Irish data law amounts to mass surveillance, says ex-chief justice
John Murray says data is retained that could be used to identify journalists’ sources
Minister for Justice Charlie Flanagan accepted there were difficulties with the current legislation but denied it was unconstitutional. Photograph: Brian Lawless/PA Wire
A report by the former chief justice John Murray has found that current data-retention legislation amounts to mass surveillance of the entire population of the State.
Mr Murray’s 190-page review was published on Tuesday, recommending a series of changes to the current statutory framework, which he says is in breach of European law.
The judge said the Communications (Retention of Data) Act 2011 involves the retention and storage of historic data pertaining to all electronic communication.
This includes communication via fixed line and mobile telephone, internet communication and text messages and is being done without the consent of those affected.
Mr Justice Murray said the arrangement is universal and indiscriminate in application and scope. He said it affects the retention and storage of journalists’ communications data.
In relation to journalists, the judge said data pertaining to the time, date, location, destination and frequency of a journalist’s telephone calls is available and can identify sources.
“For example, location data linking a journalist’s telephone calls with those of another caller in the vicinity of, say, Leinster House before or after a sensitive meeting in which that person was known to have been involved, might well be thought crucial in this regard,” he said.
Minister for Justice Charlie Flanagan accepted there were difficulties with the current legislation but denied it was unconstitutional.
Mr Flanagan said he accepted Mr Murray’s recommendation that the law should be repealed and he produced the heads of a replacement Bill, which makes no reference to journalists.
Mr Justice Murray recommended the data of journalists should not be accessed by any State agency unless he or she is the subject of a criminal investigation and cannot be accessed for the purpose of investigating an offence committed by another person.
That data should only be granted with the permission of a High Court judge, and the journalist should be notified of the request and its outcome, he said.
Mr Flanagan’s new legislation does not accept a number of recommendations, including the limits to when the data of a journalist can be accessed.
The Minister said: “There may well be situations where access to data will be required.
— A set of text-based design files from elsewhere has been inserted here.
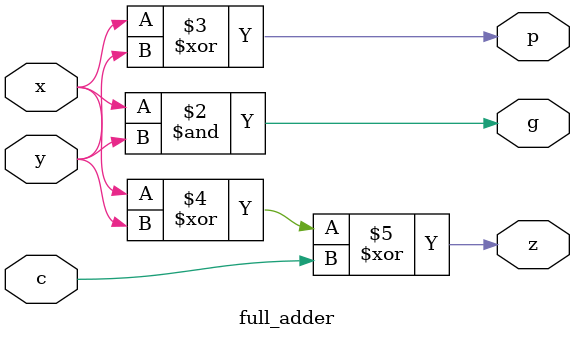
<source format=v>
`timescale 1ns / 1ps

/*

Code for an adder block which also generates the propogate and generate signals
required by the lookahead logic.

*/

module full_adder(
	input x,
	input y,
	input c,
	output reg p,
	output reg g,
	output reg z
    );

	always @( * )
	begin
		g = x & y;
		p = x ^ y;
		z = x ^ y ^ c;
	end

endmodule

</source>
What the legislation will do is clearly define what these circumstances are.”
The legislation proposes a District Court judge should have the authority to disclose some data but does agree notification should be given to a person if their data is being accessed.
The Bill states a person’s metadata, location and subscription data can be accessed only by certain bodies if the person is found to be involved in a serious offence or is posing a serious threat to the State.
Striking a balance
Mr Flanagan said there was a balance to be struck between a person’s right to privacy and the need to combat serious crime and terrorism.
The report by Mr Justice Murray was sought by the Tánaiste Frances Fitzgerald in January 2016 in response to allegations the Garda Síochána Ombudsman Commission wrongfully intercepted the phone records of three journalists.
The Minister stated he was not in a position to detail how many journalists’ data had been accessed by authorised bodies since 2011.
The Murray report also recommended the designation of a supervisory authority, whether it be the Data Protection Commission or another independent agency, to ensure the legislation is not abused.
However this is not accepted by the Minister for Justice in the new data retention Bill.
Mr Flanagan said overall oversight of the new legislation will continue to be vested in a serving High Court judge and with a serving judge of the Circuit Court independently investigating complaints.